Software: All cell phones contain some type of software. Even the most basic and simple of models will include an address book or a contact manager at the very least. Usually a smartphone will be able to do more. Smartphones allow you to create and edit documents in Microsoft Office. At the very least, you are able to view the documents. Many smartphones will allow you to download applications like personal and business finance managers. You can also edit photos, play games, find out where you are thanks to GPS, and create a playlist of your favorite songs.
Web Access: Surfing the Internet is one of the smartphones more popular abilities. The speed at which they can access online information is faster than ever because the phones have 3G data networks and Wi-Fi support on handsets. Even if your smartphone doesn’t have high-speed Internet access, you can still get online and use your smartphone to visit favorite websites while on the go.

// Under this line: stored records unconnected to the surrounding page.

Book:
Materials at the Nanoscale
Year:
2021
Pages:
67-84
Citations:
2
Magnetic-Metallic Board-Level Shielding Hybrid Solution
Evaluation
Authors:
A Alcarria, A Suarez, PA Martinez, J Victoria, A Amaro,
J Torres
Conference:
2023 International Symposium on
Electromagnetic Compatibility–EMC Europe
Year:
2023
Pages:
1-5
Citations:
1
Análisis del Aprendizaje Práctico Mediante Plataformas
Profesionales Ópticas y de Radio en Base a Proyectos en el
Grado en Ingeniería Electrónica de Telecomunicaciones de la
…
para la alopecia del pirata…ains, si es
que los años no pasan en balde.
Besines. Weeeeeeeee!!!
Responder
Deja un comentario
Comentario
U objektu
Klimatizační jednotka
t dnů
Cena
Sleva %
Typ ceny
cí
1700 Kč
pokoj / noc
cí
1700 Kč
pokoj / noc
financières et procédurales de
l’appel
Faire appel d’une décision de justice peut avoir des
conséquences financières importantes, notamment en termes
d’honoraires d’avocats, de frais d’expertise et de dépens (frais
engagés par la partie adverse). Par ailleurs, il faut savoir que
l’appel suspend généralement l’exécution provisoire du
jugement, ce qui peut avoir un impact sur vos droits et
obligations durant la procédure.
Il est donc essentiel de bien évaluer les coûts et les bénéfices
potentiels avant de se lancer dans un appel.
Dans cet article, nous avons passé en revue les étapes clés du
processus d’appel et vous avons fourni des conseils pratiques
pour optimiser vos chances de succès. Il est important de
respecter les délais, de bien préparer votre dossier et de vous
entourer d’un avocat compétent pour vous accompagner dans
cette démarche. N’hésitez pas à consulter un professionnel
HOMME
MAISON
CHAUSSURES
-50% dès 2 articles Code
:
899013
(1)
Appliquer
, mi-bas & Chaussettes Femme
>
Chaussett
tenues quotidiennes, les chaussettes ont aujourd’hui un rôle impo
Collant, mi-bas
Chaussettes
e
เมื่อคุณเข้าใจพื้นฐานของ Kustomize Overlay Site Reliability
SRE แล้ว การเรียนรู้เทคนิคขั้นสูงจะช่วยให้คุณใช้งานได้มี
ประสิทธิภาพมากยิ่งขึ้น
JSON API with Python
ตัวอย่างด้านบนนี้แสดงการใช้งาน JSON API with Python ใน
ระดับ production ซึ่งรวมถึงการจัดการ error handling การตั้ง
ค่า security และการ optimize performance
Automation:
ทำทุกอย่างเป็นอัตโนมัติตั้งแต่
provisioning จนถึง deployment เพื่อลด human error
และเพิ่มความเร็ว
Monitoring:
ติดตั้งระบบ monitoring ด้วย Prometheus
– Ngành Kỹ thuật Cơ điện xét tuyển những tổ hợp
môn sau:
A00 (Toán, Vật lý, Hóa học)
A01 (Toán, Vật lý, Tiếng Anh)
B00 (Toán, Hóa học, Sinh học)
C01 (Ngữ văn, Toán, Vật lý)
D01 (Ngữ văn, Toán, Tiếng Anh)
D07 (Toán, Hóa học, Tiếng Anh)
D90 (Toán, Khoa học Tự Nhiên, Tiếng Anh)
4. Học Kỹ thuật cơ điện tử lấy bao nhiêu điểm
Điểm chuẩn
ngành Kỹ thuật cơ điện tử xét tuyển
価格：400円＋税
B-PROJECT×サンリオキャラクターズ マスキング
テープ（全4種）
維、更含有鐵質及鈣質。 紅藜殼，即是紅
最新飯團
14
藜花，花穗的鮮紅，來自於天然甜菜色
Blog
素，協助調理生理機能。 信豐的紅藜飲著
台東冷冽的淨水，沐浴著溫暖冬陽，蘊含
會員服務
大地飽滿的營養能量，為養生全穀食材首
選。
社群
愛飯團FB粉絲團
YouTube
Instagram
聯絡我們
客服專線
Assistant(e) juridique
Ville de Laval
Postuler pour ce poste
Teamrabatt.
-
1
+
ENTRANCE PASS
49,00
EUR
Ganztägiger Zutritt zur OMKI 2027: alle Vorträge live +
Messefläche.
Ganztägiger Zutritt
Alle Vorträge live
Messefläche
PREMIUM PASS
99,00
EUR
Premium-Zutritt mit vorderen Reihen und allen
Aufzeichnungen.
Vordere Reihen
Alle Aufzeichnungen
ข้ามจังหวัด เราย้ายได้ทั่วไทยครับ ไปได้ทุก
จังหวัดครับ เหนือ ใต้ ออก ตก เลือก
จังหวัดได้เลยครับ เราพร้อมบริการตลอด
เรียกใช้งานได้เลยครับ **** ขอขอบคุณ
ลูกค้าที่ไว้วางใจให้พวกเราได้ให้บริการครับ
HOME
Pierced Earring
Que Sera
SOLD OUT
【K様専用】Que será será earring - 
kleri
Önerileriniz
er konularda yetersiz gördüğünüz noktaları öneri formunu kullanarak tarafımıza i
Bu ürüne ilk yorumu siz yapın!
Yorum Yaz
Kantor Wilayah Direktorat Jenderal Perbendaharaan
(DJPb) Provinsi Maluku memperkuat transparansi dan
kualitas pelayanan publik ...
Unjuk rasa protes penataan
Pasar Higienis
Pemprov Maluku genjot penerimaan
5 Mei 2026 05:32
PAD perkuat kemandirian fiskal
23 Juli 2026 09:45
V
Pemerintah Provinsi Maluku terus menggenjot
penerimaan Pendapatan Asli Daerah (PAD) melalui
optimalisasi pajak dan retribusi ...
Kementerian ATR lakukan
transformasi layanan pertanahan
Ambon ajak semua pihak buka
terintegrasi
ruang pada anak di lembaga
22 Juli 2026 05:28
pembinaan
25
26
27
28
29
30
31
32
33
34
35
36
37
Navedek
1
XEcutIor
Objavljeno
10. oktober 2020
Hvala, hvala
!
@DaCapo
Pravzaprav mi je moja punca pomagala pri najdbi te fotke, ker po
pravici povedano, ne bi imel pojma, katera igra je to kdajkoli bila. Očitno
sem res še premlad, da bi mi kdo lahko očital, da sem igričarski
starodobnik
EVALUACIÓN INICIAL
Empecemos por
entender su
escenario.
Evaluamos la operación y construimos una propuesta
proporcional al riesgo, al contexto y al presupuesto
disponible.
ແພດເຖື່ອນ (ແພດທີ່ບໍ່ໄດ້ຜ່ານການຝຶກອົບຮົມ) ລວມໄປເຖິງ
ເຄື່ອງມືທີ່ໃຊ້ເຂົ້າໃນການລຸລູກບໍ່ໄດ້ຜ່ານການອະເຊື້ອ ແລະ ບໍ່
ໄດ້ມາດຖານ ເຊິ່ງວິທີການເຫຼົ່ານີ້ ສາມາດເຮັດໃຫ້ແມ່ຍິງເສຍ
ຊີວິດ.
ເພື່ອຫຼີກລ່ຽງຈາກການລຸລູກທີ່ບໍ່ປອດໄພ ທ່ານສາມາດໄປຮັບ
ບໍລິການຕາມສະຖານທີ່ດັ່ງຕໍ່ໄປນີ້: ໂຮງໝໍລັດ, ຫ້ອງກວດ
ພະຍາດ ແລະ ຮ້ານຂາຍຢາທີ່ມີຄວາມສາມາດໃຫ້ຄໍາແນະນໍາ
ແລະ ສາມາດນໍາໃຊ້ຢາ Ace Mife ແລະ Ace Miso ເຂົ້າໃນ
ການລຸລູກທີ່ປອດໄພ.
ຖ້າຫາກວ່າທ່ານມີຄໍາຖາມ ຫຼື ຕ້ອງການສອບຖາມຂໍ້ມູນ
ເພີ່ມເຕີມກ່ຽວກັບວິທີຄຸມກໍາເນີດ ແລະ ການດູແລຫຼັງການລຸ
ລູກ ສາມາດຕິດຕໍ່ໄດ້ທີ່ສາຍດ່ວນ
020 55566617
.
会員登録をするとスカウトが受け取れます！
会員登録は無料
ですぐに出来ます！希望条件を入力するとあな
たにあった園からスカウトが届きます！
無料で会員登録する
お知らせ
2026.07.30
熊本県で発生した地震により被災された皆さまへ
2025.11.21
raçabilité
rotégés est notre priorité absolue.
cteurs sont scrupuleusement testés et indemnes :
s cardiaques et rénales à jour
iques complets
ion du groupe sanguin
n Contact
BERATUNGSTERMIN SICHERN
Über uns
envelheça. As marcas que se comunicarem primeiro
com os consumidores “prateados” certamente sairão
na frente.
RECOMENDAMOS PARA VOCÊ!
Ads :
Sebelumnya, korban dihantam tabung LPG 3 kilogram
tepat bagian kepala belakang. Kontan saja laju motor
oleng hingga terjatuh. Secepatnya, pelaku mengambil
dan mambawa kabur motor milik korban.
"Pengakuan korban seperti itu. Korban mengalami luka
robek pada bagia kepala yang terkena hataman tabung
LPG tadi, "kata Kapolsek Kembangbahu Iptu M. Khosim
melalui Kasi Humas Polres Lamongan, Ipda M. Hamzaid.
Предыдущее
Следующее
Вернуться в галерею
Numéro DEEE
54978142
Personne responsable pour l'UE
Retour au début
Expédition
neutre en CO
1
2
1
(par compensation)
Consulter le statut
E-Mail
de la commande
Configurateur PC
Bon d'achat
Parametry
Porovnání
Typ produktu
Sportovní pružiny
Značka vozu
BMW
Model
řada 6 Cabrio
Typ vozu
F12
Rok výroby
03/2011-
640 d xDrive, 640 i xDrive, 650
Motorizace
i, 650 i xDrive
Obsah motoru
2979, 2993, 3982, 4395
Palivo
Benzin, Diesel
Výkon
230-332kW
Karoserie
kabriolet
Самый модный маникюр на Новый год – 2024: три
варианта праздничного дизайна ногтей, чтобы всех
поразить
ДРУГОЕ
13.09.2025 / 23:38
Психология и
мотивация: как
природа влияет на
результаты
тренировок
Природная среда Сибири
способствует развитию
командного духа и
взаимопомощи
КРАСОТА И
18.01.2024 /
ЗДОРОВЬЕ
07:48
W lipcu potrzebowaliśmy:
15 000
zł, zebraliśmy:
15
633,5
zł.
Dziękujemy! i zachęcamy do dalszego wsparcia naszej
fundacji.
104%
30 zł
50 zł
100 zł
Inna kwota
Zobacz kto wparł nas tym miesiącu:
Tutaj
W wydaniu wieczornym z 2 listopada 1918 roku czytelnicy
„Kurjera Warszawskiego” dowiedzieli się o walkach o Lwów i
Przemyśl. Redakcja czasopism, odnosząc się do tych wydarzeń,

QWERTY Keyboard: If you’re device has a QWERTY keyboard, it’s a smartphone. A QWERTY kepboard has the keys laid out like they are on your computer. They aren’t in alphabetical order on top of a numeric keypad so you can’t see that tapping the number 1 is the same as entering an A, B, or C. Also, it doesn’t matter if the keyboard is hardware (physical keys that you type on) or software (a touch screen, like an iPhone).
Messaging: All cell phones allow you to send and receive text messages. A smartphone is set apart because of the way it handles e-mail. A smartphone can sync with your personal and/or professional e-mail accounts. Some smartphones can support several of each type. Others include access to the popular instant messaging services, like AIM at AOL and Yahoo! Messenger, and allow you to connect with others that way, too.
These are just a few of the features that make your smartphone so smart. Technology is adding more fun features and apps to smartphones every day and they can do more now than they could six months ago.